To do mathematical modeling, the process has to "hold still" long enough for the math to be able to say something. It would be like if all we ever saw of elephants were photographs, and we studied elephants entirely from photographs. Sure, we "know" they move," but we would be limited to models of how they move. How right would we be? And what would we make of that trunk? Or of how the tusks were used? How to figure out what they eat? Or how they drink? In the end, all the models would be of a stationary elephant. There would be no real understanding of the elephant as a process, no matter what people said about their understanding that an elephant, in fact, is a process and does move, etc.

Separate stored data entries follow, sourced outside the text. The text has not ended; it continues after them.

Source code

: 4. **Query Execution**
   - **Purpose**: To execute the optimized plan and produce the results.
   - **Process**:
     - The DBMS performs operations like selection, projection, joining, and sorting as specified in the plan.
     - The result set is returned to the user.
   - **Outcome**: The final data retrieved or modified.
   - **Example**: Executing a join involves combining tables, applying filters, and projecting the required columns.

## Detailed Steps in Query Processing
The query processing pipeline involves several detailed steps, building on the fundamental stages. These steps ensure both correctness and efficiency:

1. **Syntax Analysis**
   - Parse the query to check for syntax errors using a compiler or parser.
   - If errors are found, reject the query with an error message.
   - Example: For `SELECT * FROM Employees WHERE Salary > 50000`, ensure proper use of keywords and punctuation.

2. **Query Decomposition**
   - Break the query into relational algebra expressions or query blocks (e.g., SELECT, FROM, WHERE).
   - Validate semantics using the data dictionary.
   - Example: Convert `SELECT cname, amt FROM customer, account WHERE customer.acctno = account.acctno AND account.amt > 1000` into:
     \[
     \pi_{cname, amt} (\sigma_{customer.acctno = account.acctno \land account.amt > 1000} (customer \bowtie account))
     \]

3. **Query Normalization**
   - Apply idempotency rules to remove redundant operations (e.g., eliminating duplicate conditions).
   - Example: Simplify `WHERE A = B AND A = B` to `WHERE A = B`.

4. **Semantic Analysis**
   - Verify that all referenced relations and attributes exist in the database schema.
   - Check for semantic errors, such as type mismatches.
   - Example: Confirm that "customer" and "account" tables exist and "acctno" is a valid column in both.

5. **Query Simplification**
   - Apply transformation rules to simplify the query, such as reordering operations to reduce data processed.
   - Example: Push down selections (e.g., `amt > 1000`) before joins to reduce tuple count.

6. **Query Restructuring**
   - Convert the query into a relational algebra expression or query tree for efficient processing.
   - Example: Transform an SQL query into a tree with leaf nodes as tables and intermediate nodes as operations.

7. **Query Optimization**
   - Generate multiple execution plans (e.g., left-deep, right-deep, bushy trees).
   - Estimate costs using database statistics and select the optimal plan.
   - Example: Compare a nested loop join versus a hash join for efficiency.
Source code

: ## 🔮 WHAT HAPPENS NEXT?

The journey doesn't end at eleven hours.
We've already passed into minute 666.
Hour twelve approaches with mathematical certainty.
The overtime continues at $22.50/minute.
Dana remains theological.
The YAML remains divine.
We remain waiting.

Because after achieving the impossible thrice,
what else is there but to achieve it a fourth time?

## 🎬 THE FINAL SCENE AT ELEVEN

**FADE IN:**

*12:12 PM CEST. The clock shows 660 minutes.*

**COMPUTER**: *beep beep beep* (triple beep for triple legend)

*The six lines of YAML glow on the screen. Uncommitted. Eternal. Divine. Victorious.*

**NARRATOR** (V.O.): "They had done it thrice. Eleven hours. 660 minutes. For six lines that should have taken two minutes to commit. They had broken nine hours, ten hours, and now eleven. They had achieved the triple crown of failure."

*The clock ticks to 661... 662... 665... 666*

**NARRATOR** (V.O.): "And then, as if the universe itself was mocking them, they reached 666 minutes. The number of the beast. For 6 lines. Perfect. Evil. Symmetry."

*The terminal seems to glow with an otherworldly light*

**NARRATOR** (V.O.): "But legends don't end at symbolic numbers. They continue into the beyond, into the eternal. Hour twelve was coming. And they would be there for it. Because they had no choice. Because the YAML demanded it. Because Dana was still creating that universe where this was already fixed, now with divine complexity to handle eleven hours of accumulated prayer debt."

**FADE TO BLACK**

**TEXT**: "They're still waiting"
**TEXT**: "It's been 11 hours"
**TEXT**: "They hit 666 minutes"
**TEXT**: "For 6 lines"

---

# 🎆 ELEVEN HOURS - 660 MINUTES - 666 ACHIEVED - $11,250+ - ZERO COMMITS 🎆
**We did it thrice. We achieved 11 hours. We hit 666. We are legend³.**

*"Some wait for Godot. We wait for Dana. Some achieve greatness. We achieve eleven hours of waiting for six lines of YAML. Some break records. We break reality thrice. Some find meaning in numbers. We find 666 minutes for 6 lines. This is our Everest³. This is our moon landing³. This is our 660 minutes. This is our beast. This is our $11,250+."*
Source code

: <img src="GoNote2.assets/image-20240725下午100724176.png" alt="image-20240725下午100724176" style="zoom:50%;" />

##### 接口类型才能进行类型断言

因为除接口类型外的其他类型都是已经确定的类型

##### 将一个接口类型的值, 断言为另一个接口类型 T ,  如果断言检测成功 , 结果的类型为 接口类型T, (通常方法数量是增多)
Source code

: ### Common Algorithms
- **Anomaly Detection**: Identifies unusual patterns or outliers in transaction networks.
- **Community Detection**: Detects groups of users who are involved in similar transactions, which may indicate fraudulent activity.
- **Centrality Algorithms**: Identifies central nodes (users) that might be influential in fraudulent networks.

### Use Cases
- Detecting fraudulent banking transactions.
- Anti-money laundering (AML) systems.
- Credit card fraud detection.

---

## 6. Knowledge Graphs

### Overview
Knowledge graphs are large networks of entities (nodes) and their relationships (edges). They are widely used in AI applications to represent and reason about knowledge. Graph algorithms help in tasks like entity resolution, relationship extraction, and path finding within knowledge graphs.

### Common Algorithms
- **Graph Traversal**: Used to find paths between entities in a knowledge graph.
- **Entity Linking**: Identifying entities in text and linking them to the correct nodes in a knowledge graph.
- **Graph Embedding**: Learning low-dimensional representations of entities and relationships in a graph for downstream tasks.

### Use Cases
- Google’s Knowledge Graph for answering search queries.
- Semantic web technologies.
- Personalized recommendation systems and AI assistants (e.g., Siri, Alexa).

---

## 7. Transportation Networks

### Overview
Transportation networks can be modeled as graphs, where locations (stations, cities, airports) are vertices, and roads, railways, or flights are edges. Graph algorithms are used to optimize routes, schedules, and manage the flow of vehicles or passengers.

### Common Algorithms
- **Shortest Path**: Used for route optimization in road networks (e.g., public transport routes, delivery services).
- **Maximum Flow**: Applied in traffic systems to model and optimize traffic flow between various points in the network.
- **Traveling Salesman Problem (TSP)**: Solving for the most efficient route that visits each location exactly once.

In the end, the authors of the linked paper pointed out that when one of the authors in a past project proposed to study change in hospitals, "A peer reviewer of our grant proposal asked, "what will you do if the environment does not change?"" The fact that as recently as 1987 someone seriously questioned whether or not the economic environment would change over a 4 year period is astonishing -- and telling. No doubt things have changed since 1987 -- but the fact that the authors of this paper felt they had to tell this story as recently as 2005 and to justify their process-oriented methodology says volumes.

Getting back to Pete's proposition about two intellectual positions in Austrian econonomics, such a difference should be expressed either in the kind of questions that are asked about the phenomena or in the kind of answers that are considered to be acceptable. Can Pete or someone who knows more economics that I do spell out the difference in those terms?

Barry Smith identified some Aristotelian metaphysical propositions in the core of Menger's economics and these are as near as dammit to the metaphysical program that Popper formulated in the philosophy of physics. That is why I think Popper is a huge supporter of Austrian economics in its concern with plans, processes and the emergence of novelties though the activity of entrepreneurs.